出自と若年期
- 李憙、字は季和、上党銅鞮の人。父の牷は漢の大鴻臚。憙は若くして高潔な行いがあり博学精緻で、北海の管寧とともに賢良に推挙されたが出仕しなかった。三府に度々招かれたが応じなかった。
- 宣帝は再び太傅属に招いたが病と称して固辞し、郡県が輿で送ろうとした際、母の病が篤かったため泫氏城をひそかに越えて徒歩で帰り、そのまま母の喪に遭った。世論はその志節を称えた。
- 后に并州別駕となり、驍騎将軍秦朗が并州を通過した際、州将畢軌が敬意を表し車に乗せて閣まで来させようとしたが、憙は固く諫めて不可とし、軌はやむを得ず従った。
景帝・涼州での功績
- 景帝が輔政すると憙を大将軍従事中郎に任じ、「昔父が招いた時は応じなかったのに、今私が命じたら来たのはなぜか」と問うと、憙は「先君は礼をもって遇したので礼によって進退を決めました。あなたは法をもって私を縛るので法を畏れて参りました」と答え、帝は深く重んじた。
- 司馬に転じ、まもなく右長史を拝した。毌丘倹討伐に従い帰還後、御史中丞に遷った。職務にあたって厳正で権勢を恐れず、百官は震え粛然とした。楽安の孫璞を推挙し、時人は「人を知る」と称した。まもなく大司馬に遷ったが、公事により免官となった。
- 司馬伷が寧北将軍として鄴を鎮めた際、憙を軍司とした。まもなく涼州刺史に任じられ揚威将軍・仮節を加え護羌校尉を領し、華夷を綏撫し大いに功績があった。羌の異民族が国境を犯した際、上聞を待たず便宜により深く出兵し大いに勝利を得た。

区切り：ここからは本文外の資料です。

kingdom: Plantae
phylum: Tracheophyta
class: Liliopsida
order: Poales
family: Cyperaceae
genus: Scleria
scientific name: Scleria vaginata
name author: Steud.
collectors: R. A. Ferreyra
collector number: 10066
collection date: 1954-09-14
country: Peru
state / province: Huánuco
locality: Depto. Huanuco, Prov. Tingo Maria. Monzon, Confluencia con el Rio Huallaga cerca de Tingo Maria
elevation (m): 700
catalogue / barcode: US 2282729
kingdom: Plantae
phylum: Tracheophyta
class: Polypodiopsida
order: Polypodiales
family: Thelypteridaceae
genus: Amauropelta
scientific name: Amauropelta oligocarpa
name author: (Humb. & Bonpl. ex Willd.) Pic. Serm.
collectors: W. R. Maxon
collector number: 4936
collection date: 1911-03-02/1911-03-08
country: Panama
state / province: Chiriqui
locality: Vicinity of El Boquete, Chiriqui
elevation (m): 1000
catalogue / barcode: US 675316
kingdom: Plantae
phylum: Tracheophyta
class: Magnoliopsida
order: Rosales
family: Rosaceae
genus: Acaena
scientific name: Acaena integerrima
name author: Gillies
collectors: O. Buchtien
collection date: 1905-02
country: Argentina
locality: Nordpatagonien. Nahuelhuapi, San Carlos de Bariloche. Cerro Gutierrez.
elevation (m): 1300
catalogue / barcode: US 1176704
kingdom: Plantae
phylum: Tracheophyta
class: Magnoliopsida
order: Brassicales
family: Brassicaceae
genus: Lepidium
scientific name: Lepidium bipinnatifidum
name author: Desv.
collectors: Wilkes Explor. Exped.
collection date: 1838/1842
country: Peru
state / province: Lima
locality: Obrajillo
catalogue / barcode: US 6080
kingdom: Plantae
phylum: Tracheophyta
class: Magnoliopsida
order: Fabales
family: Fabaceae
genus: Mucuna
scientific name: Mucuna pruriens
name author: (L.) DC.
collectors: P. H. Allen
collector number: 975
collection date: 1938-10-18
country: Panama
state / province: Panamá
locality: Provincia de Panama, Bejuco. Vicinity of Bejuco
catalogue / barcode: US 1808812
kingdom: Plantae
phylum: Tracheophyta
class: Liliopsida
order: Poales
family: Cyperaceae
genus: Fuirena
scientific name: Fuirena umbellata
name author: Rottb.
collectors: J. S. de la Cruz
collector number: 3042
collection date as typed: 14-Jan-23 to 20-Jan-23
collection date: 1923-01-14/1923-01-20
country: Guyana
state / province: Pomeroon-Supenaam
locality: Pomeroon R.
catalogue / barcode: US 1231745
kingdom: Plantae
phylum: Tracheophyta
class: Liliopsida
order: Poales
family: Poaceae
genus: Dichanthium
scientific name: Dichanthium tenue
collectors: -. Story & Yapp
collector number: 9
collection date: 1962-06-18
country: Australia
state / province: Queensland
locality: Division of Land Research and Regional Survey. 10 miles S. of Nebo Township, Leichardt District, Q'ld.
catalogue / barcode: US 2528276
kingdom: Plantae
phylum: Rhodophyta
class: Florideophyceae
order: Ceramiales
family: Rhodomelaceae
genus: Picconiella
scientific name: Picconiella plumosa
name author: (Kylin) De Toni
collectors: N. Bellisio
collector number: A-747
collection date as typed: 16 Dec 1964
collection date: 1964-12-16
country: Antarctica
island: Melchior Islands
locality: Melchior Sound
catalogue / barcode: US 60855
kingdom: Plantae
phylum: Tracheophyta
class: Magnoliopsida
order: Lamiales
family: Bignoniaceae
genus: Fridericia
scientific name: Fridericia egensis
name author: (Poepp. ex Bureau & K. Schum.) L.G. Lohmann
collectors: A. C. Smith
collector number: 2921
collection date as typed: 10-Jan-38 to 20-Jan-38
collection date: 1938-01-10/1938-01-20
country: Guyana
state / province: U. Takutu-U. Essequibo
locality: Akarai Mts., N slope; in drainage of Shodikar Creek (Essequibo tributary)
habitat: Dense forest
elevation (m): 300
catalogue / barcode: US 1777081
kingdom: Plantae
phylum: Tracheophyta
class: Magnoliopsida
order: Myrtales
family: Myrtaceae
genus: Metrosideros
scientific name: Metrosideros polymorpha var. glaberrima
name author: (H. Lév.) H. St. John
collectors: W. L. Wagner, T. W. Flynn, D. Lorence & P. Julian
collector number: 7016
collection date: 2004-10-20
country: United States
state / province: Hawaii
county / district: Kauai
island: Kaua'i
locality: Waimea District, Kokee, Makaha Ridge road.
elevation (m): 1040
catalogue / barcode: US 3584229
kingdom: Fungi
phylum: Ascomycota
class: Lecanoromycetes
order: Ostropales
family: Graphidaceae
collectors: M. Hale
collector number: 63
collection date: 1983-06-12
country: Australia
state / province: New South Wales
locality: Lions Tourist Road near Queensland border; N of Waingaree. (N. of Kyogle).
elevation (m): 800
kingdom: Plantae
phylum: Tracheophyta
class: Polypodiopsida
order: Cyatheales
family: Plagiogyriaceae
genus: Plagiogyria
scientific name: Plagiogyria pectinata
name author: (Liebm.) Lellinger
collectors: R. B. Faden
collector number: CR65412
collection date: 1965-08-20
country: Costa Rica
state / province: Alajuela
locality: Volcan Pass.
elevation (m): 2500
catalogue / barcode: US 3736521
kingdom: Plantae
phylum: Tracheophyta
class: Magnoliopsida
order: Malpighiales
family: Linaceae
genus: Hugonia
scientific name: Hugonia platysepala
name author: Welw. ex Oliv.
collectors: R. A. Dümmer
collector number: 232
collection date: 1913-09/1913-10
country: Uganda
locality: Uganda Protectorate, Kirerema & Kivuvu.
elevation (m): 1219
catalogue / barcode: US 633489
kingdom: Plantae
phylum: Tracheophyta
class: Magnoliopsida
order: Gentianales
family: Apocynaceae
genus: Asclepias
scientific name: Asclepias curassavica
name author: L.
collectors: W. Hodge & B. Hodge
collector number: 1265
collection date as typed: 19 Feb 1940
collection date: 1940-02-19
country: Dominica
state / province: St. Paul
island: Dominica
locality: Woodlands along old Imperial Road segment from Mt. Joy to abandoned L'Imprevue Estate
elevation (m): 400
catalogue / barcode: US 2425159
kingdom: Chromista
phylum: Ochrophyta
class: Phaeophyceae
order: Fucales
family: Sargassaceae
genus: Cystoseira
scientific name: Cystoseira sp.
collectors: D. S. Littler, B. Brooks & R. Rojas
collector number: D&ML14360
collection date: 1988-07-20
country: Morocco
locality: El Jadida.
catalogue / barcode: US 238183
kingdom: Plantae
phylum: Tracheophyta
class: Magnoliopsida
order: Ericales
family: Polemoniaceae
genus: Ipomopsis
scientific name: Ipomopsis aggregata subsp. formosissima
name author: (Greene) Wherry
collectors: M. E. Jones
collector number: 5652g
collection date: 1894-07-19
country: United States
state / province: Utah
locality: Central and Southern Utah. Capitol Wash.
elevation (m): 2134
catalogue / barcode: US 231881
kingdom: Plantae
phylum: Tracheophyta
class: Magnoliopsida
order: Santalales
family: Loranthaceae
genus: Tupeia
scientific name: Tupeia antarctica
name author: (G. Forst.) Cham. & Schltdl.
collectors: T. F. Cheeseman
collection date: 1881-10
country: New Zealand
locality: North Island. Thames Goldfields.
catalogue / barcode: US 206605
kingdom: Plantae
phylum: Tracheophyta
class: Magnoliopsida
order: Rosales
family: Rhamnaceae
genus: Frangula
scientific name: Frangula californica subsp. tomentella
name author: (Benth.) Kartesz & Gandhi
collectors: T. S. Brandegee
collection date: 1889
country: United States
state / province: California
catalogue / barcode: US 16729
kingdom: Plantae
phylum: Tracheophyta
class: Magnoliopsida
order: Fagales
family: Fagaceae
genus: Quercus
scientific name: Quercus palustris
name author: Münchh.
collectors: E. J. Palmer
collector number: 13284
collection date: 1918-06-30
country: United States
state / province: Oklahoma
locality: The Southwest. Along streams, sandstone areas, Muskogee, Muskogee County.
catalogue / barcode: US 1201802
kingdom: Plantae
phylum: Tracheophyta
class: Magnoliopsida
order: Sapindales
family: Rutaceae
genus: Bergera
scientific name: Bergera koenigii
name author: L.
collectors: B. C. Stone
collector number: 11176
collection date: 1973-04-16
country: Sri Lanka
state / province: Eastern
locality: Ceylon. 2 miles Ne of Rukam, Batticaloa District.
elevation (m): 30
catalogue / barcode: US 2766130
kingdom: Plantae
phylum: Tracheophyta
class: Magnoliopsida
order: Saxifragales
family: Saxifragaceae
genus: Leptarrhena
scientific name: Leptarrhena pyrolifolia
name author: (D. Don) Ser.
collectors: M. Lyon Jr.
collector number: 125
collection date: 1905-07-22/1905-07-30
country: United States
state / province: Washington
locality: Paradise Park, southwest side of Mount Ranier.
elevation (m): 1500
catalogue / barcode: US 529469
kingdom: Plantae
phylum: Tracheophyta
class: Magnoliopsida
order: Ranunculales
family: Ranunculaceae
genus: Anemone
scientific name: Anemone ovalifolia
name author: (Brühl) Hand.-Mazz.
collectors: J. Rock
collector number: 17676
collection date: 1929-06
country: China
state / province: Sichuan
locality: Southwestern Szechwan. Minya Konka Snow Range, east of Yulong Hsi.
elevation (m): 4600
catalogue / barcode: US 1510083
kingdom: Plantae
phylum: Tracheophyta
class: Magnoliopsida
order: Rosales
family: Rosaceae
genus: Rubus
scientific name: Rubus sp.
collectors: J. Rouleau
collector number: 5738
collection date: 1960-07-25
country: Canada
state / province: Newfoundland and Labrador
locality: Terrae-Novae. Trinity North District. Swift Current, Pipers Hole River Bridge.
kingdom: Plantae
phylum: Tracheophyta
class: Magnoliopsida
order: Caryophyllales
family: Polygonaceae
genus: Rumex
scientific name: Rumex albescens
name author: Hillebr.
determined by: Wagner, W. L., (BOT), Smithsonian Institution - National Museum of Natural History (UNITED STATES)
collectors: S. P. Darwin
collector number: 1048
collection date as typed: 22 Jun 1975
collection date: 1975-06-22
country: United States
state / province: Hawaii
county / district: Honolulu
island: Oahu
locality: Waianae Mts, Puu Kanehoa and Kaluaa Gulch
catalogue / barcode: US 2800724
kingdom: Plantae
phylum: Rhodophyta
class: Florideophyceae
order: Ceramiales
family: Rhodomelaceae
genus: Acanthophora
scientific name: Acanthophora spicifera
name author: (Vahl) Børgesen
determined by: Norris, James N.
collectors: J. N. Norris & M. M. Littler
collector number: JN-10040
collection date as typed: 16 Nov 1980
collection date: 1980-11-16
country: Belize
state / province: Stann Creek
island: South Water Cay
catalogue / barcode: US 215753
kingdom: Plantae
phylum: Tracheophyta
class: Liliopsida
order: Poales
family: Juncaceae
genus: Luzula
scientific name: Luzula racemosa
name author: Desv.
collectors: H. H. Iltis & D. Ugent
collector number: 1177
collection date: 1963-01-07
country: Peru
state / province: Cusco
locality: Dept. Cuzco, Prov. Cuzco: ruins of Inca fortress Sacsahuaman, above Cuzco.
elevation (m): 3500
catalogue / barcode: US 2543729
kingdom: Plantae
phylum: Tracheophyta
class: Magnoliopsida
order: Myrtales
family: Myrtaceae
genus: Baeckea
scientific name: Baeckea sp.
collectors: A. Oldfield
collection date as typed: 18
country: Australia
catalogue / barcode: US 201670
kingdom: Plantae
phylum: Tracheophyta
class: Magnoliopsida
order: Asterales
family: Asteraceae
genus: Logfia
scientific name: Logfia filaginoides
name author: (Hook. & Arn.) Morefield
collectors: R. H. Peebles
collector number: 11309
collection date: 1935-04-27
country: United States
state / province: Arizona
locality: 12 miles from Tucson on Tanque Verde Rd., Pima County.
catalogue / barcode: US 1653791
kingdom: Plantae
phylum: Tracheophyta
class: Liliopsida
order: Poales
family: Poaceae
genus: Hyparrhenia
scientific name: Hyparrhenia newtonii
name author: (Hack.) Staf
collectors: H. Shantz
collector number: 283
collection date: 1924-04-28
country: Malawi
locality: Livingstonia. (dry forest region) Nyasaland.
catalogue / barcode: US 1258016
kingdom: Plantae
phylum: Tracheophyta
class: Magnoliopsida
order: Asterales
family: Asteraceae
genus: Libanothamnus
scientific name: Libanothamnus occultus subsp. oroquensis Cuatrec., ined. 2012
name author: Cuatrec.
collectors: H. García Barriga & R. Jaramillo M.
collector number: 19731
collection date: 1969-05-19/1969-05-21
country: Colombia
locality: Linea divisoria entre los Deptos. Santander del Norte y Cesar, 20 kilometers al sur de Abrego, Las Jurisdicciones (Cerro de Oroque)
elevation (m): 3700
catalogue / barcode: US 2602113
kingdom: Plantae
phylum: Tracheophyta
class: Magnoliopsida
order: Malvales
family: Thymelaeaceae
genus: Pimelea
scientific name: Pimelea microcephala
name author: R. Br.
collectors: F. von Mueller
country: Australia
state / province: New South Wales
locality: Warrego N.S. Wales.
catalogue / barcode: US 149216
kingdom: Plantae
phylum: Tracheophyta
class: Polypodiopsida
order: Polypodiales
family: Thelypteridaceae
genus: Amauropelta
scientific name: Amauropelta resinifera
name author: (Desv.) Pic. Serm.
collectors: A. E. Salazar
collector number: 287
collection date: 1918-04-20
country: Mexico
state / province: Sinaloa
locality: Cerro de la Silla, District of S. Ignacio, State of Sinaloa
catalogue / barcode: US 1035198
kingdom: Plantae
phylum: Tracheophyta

功にもかかわらず重い譴責を免れ、当時の人は漢の馮奉世・甘延寿になぞらえた。帰還を願い出て許された。
- 数か月後、冀州刺史を拝され、司隸校尉に累進した。魏帝が晋に禅譲を告げるに及び、憙は本官のまま司徒事を代行し、太尉鄭沖を助けて策を奉じた。泰始初年、祁侯に封ぜられた。
上言と司隸校尉
- 憙は「亡くなった立進令劉友、前尚書山濤、中山王睦、故尚書僕射武陔がそれぞれ官田三更の稲田を占有していた。濤・睦らの官を免じ、すでに亡くなった陔の諡を貶めるよう請う」と上言した。
- 詔に「調べたところこの事はすべて劉友が行い百姓を侵し朝士を欺いたものだ。友を厳しく取り調べ懲らしめよ。濤らは問うべきではない。今憙は公のために志を高くし『邦の司直』と言えよう。群僚に各々その職を慎ませよ、寛宥の恩は度々受けられるものではない」とあった。憙は二代にわたり司隸を務め朝野に称えられたが、公事により免官となった。
- その年、皇太子が立てられ、憙は太子太傅となった。魏の明帝以来東宮は長く空しく制度は廃れ、詹事・左右率・庶子・中舎人などの官はいずれも置かれず、衛率令が兵を統轄するのみで二傅がすべての職務を兼任していた。憙は在位数年、教導は規に尽くした。
- 尚書僕射に遷り特進・光禄大夫を拝したが、老齢を理由に辞位した。詔に「まさに三公に昇るべきであったのに年老いたことで致仕する、光禄の号により金紫を改め仮し、官騎十人を置き銭五十万を賜い、俸禄・賜与の儀は三司に準じ門に行馬を施す」とあった。
晩年
- 初め、憙が僕射であった時、涼州の異民族が辺境を侵し、憙は義を唱えて討伐しようとしたが朝士は従わず、後に果たして異民族は猖獗し涼州は覆滅し朝廷は深く後悔した。憙が清廉で貧しかったため絹百匹を賜った。
- 斉王攸が籓に出るに及び、憙は上疏して諫争し言葉は非常に懇切であった。憙は仕官以来清廉さは人に劣らなかったが家に蓄えはなく、親旧・故人とは衣食を分かち合い、私的に王の官物を用いたことはなかった。
- 卒すると太保を追贈され、諡は成といった。子の贊が継いだ。少子の儉、字仲約は左積弩将軍・屯騎校尉を歴任した。儉の子の弘、字世彦は若くして清節があり、永嘉末、給事黄門侍郎・散騎常侍を歴任した。